TENTANG BELAJAR

Abdul Halim Fathani

Belajar pada hakikatnya merupakan proses perubahan di dalam kepribadian yang berupa kecakapan, sikap, kebiasaan, dan kepandaian. Perubahan ini bersifat menetap dalam tingkah laku yang terjadi sebagai suatu hasil dari latihan atau pengalaman.

Sedangkan pembelajaran pada hakikatnya adalah suatu proses interaksi antar anak dengan anak, anak dengan sumber belajar dan anak dengan pendidik. Kegiatan pembelajaran ini akan menjadi bermakna bagi anak jika dilakukan dalam lingkungan yang nyaman dan memberikan rasa aman bagi anak. Proses pembelajaran yang sering terjadi sekarang adalah proses belajar menghafal. Seorang guru akan menilai/memuji seorang siswa apabila ia berhasil menghafal materi dengan baik, bukan dilihat dari bagaimana tingkat pemahaman mereka dalam menyerap materi yang diajarkan.

Piaget membedakan dua pengertian tentang belajar, yaitu (1) belajar dalam arti sempit dan (2) belajar dalam arti luas (Ginsburg & Opper, 1988 dalam Suparno, 2001:140). Belajar dalam arti sempit adalah belajar yang hanya menekankan perolehan informasi baru dan pertambahan. Belajar ini disebut belajar figuratif, suatu bentuk belajar yang pasif. Misalnya, seorang anak belajar nama-nama ibu kota suatu negara atau menghafalkan nama-nama angka. Belajar dalam arti luas atau disebut juga perkembangan, adalah belajar untuk memperoleh dan menemukan struktur pemikiran yang lebih umum yang dapat digunakan pada bermacam-macam situasi. Belajar ini disebut belajar operatif, yakni seseorang aktif mengkonstruksi struktur pengetahuan yang dipelajari. Misalnya, dalam menghafal ibu kota negara-negara, seorang anak juga mengerti hubungan antara kota itu dengan negara.
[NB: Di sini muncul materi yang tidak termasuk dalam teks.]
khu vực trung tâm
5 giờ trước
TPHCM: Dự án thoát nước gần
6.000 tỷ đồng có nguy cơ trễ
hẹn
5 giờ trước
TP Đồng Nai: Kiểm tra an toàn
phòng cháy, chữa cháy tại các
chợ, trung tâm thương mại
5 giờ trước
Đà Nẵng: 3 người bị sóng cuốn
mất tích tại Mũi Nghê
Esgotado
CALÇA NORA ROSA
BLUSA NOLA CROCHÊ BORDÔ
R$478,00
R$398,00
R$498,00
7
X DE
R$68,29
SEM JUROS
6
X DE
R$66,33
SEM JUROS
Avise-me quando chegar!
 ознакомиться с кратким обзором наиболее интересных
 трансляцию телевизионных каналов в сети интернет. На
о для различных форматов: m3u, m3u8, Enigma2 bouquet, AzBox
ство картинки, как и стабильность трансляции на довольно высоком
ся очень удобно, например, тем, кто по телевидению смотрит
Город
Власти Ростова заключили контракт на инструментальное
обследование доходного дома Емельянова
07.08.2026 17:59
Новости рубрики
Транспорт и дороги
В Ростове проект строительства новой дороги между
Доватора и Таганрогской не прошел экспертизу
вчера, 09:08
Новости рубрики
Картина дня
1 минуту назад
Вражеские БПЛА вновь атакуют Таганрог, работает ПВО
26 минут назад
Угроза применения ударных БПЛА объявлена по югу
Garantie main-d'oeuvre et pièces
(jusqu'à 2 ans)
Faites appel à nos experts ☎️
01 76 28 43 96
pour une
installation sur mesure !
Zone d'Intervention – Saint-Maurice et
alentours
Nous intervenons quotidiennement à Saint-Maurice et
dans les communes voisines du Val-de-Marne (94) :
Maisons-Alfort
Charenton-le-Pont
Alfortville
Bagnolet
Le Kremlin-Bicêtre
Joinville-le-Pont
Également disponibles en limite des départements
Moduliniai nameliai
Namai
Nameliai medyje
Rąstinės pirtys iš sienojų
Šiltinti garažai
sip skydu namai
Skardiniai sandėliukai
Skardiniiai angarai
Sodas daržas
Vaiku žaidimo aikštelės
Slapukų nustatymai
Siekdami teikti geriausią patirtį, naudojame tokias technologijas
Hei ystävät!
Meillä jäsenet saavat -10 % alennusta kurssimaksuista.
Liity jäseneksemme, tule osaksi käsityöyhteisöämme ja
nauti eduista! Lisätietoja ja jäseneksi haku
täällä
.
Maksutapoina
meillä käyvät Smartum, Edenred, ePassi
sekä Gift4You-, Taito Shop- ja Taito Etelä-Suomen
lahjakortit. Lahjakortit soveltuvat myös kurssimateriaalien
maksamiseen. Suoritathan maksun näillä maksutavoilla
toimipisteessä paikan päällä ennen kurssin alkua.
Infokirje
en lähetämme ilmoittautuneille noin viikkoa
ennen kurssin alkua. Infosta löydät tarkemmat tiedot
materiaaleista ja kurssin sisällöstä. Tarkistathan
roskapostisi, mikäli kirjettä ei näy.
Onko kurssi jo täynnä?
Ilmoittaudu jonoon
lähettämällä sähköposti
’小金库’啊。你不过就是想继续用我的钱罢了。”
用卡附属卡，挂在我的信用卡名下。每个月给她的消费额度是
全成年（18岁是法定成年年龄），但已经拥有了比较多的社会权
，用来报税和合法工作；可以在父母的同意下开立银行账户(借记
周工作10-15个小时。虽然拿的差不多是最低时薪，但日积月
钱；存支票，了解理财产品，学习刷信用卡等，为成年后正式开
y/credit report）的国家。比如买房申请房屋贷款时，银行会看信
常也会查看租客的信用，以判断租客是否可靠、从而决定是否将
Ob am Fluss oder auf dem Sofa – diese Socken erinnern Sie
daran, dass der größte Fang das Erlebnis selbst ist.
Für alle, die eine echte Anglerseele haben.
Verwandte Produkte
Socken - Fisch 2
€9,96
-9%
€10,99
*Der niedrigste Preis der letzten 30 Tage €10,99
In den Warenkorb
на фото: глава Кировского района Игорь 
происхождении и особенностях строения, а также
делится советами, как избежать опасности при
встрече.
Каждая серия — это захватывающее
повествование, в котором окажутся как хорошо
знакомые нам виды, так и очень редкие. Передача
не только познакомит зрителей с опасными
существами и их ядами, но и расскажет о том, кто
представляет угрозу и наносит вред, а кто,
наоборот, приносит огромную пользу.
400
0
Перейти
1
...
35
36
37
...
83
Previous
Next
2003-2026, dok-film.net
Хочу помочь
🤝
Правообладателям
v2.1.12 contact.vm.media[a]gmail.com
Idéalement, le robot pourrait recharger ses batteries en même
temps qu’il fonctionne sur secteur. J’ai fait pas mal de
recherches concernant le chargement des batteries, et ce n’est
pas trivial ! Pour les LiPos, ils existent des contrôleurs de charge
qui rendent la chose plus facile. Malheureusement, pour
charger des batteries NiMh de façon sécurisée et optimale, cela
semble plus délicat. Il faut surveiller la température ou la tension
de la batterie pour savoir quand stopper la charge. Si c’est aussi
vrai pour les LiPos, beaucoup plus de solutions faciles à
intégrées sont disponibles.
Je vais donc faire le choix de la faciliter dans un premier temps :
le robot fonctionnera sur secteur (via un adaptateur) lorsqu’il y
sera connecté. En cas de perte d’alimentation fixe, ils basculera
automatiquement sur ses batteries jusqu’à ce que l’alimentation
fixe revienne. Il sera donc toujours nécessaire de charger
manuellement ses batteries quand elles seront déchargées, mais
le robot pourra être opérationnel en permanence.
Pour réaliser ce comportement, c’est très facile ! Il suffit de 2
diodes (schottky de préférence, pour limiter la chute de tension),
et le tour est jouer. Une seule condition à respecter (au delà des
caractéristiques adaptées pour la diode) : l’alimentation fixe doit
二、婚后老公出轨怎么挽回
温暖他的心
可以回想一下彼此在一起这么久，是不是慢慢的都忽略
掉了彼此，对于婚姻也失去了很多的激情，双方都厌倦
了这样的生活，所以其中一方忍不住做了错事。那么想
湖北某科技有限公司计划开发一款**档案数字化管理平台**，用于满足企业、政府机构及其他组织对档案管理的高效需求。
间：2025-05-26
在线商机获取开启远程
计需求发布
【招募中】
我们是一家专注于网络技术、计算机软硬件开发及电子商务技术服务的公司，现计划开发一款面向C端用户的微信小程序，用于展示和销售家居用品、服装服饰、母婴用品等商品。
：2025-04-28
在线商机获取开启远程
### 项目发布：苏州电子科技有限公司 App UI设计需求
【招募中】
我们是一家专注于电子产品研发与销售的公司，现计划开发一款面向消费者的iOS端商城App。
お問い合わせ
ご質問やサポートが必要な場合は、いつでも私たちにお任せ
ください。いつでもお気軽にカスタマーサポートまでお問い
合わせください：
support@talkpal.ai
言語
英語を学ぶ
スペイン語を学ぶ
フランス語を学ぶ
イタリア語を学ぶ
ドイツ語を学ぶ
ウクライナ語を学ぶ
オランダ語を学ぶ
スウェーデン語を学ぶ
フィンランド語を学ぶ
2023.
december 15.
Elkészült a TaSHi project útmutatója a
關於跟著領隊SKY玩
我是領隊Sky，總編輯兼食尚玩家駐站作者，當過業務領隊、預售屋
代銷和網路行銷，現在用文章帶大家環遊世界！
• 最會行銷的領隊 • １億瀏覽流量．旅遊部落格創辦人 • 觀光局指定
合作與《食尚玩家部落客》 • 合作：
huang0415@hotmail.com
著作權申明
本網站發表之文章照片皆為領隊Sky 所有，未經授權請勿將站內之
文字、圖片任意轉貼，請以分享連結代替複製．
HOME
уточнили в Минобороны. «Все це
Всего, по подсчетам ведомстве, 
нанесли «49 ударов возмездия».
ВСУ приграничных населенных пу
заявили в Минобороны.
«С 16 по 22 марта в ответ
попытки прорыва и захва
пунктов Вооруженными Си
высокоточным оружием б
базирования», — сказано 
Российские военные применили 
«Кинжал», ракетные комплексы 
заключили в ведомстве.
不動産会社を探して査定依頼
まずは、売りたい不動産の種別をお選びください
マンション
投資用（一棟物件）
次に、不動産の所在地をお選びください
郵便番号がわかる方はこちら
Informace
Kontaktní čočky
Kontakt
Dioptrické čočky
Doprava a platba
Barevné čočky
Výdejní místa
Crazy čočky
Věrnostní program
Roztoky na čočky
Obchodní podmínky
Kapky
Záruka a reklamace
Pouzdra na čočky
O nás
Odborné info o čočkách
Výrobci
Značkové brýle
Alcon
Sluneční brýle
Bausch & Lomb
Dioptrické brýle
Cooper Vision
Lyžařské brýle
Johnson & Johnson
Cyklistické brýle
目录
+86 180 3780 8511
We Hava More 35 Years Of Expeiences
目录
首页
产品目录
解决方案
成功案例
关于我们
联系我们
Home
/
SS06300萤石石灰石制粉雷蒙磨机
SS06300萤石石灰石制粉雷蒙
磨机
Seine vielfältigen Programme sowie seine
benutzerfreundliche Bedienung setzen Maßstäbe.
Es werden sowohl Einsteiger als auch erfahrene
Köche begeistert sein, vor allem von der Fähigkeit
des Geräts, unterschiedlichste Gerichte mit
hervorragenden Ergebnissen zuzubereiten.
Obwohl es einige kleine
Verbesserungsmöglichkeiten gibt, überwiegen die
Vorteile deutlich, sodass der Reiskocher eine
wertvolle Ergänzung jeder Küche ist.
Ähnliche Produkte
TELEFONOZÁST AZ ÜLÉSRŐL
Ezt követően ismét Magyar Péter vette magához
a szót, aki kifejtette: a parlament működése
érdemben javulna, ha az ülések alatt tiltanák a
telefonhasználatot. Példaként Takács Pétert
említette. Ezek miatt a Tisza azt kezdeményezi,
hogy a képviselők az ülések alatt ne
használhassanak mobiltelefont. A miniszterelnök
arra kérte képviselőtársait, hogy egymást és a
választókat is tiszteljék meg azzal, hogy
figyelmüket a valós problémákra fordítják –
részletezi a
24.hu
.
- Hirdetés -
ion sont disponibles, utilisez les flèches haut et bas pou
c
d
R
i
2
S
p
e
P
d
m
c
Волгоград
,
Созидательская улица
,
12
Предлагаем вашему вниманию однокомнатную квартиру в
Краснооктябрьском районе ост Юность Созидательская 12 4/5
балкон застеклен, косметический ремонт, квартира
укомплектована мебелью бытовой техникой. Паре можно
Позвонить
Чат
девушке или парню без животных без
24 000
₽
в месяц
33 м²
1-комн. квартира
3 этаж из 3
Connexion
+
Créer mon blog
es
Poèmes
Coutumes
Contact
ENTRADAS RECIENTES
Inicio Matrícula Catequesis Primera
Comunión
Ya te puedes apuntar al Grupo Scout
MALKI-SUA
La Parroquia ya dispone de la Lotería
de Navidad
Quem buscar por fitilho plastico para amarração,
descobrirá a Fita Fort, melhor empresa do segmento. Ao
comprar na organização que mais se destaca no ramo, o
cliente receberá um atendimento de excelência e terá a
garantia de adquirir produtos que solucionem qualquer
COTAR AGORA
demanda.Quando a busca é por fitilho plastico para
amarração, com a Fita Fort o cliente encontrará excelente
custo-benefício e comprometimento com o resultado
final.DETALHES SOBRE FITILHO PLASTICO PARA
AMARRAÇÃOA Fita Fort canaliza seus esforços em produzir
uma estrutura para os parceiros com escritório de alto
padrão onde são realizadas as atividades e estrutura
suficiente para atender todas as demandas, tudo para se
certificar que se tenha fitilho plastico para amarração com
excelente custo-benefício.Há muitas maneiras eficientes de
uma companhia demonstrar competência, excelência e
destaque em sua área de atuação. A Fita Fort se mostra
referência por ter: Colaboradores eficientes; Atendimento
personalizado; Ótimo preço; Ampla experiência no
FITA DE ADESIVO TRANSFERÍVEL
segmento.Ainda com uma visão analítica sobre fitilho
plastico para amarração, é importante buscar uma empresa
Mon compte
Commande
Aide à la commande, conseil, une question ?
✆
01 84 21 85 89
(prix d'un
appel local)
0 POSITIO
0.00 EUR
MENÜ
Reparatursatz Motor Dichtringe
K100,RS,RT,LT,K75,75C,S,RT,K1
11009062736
Menurut Wadsworth (1989, dalam Suparno, 2001:141), mengingat dan menghafal tidak dianggap sebagai belajar yang sesungguhnya karena kegiatan tersebut tidak memasukkan proses asimilasi dan pemahaman. Anak yang tahu menyebut nama-nama angka, belum tentu bahwa ia mengerti konsep tentang angka-angka tersebut. Bagi Piaget, belajar selalu mengandung unsur pembentukan dan pemahaman.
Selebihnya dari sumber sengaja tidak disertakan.